Put every line of the records below into a Markdown table with the columns Row and Line, numbering the rows in order and skipping blank lines. Leave the pictures out of the table.
####
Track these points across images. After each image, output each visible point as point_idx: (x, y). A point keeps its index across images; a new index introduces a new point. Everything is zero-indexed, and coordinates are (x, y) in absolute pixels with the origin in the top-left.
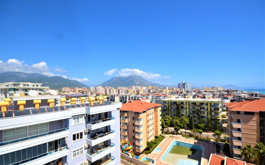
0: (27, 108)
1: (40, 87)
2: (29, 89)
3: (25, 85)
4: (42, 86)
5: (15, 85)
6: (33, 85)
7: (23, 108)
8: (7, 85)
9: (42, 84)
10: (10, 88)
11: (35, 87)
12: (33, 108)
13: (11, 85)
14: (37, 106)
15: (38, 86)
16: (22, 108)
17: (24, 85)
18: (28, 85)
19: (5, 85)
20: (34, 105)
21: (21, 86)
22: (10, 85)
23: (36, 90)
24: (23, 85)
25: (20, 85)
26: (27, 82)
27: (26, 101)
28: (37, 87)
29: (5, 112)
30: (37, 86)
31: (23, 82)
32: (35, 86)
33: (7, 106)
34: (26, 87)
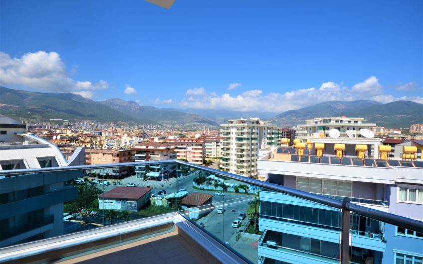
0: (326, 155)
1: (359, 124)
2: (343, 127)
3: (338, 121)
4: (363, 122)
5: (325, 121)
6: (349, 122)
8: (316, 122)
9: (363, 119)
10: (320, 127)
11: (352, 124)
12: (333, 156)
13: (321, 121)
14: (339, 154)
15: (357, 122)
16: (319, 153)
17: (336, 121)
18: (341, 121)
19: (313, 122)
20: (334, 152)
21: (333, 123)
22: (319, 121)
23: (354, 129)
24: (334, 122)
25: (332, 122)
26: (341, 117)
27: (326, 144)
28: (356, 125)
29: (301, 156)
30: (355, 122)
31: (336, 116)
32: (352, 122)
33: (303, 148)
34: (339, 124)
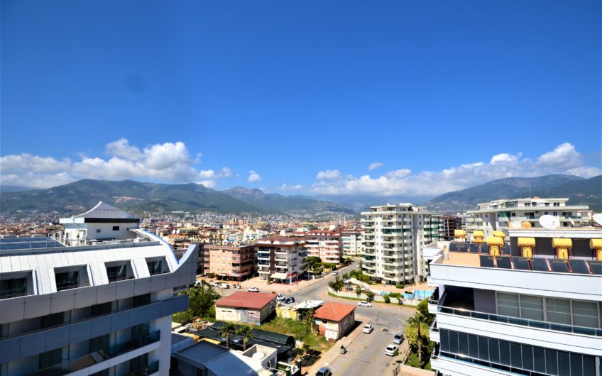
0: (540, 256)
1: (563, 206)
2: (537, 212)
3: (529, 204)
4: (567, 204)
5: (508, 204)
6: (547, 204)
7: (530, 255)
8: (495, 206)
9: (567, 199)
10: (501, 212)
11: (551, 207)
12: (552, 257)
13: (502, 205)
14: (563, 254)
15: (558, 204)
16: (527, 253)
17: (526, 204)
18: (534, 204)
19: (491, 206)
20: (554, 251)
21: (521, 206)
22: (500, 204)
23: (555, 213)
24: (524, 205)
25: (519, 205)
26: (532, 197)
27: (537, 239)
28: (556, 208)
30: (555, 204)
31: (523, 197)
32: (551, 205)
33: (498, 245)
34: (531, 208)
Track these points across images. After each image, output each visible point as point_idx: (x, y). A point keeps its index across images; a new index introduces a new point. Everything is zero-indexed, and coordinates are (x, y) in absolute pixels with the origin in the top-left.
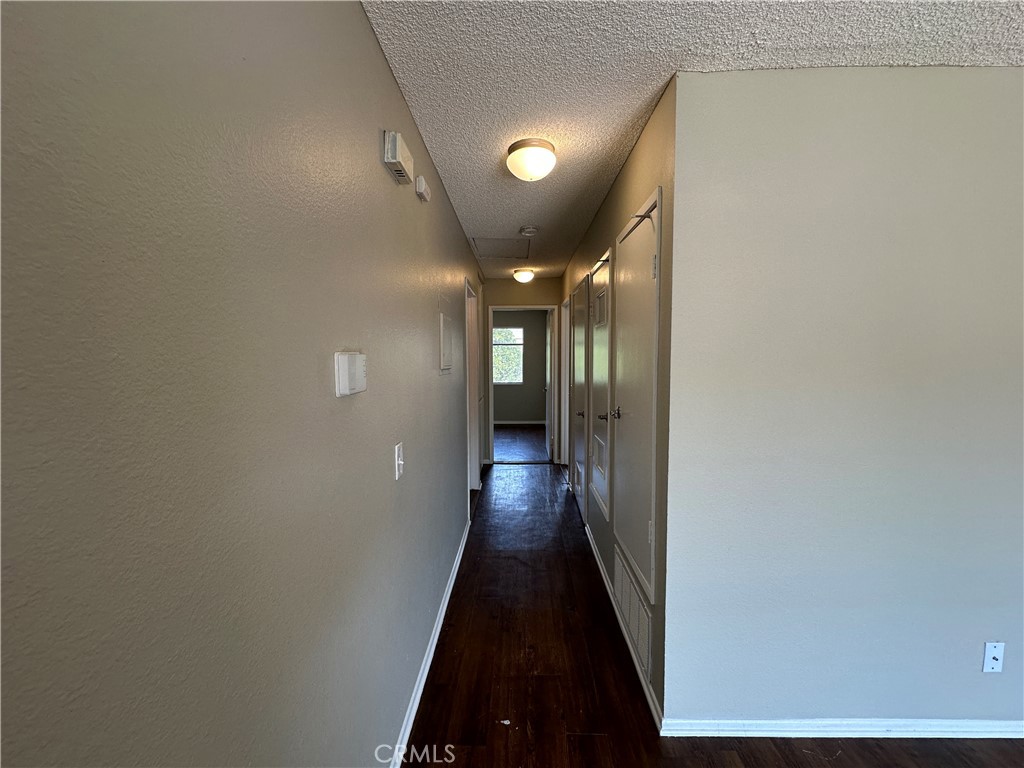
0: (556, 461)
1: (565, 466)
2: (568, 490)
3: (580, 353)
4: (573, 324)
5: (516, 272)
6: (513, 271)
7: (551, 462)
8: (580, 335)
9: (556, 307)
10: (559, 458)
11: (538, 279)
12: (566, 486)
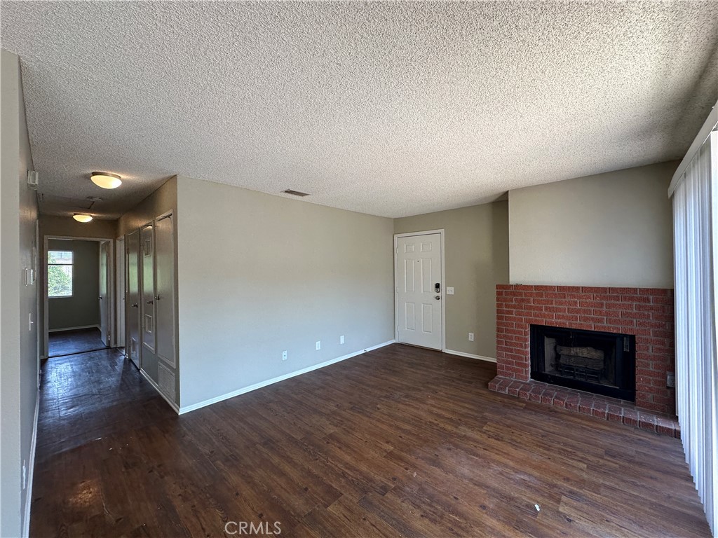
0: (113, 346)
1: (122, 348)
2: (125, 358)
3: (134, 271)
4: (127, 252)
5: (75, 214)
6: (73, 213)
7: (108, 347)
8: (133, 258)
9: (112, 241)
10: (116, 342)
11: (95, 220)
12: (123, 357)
####
Response:
| Row | Line |
|---|---|
| 1 | Track these points across images. After each image, output each visible point as point_idx: (x, y). A point keeps its index across images; a new index introduces a new point. Everything is zero-indexed, and coordinates are (x, y) in absolute pixels with the origin in the top-left. |
| 2 | 0: (27, 108) |
| 3 | 1: (40, 87) |
| 4 | 2: (29, 89) |
| 5 | 3: (25, 85) |
| 6 | 4: (42, 86) |
| 7 | 5: (15, 85) |
| 8 | 6: (33, 85) |
| 9 | 7: (23, 108) |
| 10 | 8: (7, 85) |
| 11 | 9: (42, 84) |
| 12 | 10: (10, 88) |
| 13 | 11: (35, 87) |
| 14 | 12: (33, 108) |
| 15 | 13: (11, 85) |
| 16 | 14: (37, 106) |
| 17 | 15: (38, 86) |
| 18 | 16: (22, 108) |
| 19 | 17: (24, 85) |
| 20 | 18: (28, 85) |
| 21 | 19: (5, 85) |
| 22 | 20: (34, 105) |
| 23 | 21: (21, 86) |
| 24 | 22: (10, 85) |
| 25 | 23: (36, 90) |
| 26 | 24: (23, 85) |
| 27 | 25: (20, 85) |
| 28 | 26: (27, 82) |
| 29 | 27: (26, 101) |
| 30 | 28: (37, 87) |
| 31 | 29: (5, 112) |
| 32 | 30: (37, 86) |
| 33 | 31: (23, 82) |
| 34 | 32: (35, 86) |
| 35 | 33: (7, 106) |
| 36 | 34: (26, 87) |
| 37 | 0: (326, 155) |
| 38 | 1: (359, 124) |
| 39 | 2: (343, 127) |
| 40 | 3: (338, 121) |
| 41 | 4: (363, 122) |
| 42 | 5: (325, 121) |
| 43 | 6: (349, 122) |
| 44 | 8: (316, 122) |
| 45 | 9: (363, 119) |
| 46 | 10: (320, 127) |
| 47 | 11: (352, 124) |
| 48 | 12: (333, 156) |
| 49 | 13: (321, 121) |
| 50 | 14: (339, 154) |
| 51 | 15: (357, 122) |
| 52 | 16: (319, 153) |
| 53 | 17: (336, 121) |
| 54 | 18: (341, 121) |
| 55 | 19: (313, 122) |
| 56 | 20: (334, 152) |
| 57 | 21: (333, 123) |
| 58 | 22: (319, 121) |
| 59 | 23: (354, 129) |
| 60 | 24: (334, 122) |
| 61 | 25: (332, 122) |
| 62 | 26: (341, 117) |
| 63 | 27: (326, 144) |
| 64 | 28: (356, 125) |
| 65 | 29: (301, 156) |
| 66 | 30: (355, 122) |
| 67 | 31: (336, 116) |
| 68 | 32: (352, 122) |
| 69 | 33: (303, 148) |
| 70 | 34: (339, 124) |
| 71 | 0: (540, 256) |
| 72 | 1: (563, 206) |
| 73 | 2: (537, 212) |
| 74 | 3: (529, 204) |
| 75 | 4: (567, 204) |
| 76 | 5: (508, 204) |
| 77 | 6: (547, 204) |
| 78 | 7: (530, 255) |
| 79 | 8: (495, 206) |
| 80 | 9: (567, 199) |
| 81 | 10: (501, 212) |
| 82 | 11: (551, 207) |
| 83 | 12: (552, 257) |
| 84 | 13: (502, 205) |
| 85 | 14: (563, 254) |
| 86 | 15: (558, 204) |
| 87 | 16: (527, 253) |
| 88 | 17: (526, 204) |
| 89 | 18: (534, 204) |
| 90 | 19: (491, 206) |
| 91 | 20: (554, 251) |
| 92 | 21: (521, 206) |
| 93 | 22: (500, 204) |
| 94 | 23: (555, 213) |
| 95 | 24: (524, 205) |
| 96 | 25: (519, 205) |
| 97 | 26: (532, 197) |
| 98 | 27: (537, 239) |
| 99 | 28: (556, 208) |
| 100 | 30: (555, 204) |
| 101 | 31: (523, 197) |
| 102 | 32: (551, 205) |
| 103 | 33: (498, 245) |
| 104 | 34: (531, 208) |
| 105 | Track these points across images. After each image, output each visible point as point_idx: (x, y). A point keeps its index across images; a new index introduces a new point. Everything is zero-indexed, and coordinates are (x, y) in absolute pixels with the origin in the top-left. |
| 106 | 0: (556, 461) |
| 107 | 1: (565, 466) |
| 108 | 2: (568, 490) |
| 109 | 3: (580, 353) |
| 110 | 4: (573, 324) |
| 111 | 5: (516, 272) |
| 112 | 6: (513, 271) |
| 113 | 7: (551, 462) |
| 114 | 8: (580, 335) |
| 115 | 9: (556, 307) |
| 116 | 10: (559, 458) |
| 117 | 11: (538, 279) |
| 118 | 12: (566, 486) |
| 119 | 0: (113, 346) |
| 120 | 1: (122, 348) |
| 121 | 2: (125, 358) |
| 122 | 3: (134, 271) |
| 123 | 4: (127, 252) |
| 124 | 5: (75, 214) |
| 125 | 6: (73, 213) |
| 126 | 7: (108, 347) |
| 127 | 8: (133, 258) |
| 128 | 9: (112, 241) |
| 129 | 10: (116, 342) |
| 130 | 11: (95, 220) |
| 131 | 12: (123, 357) |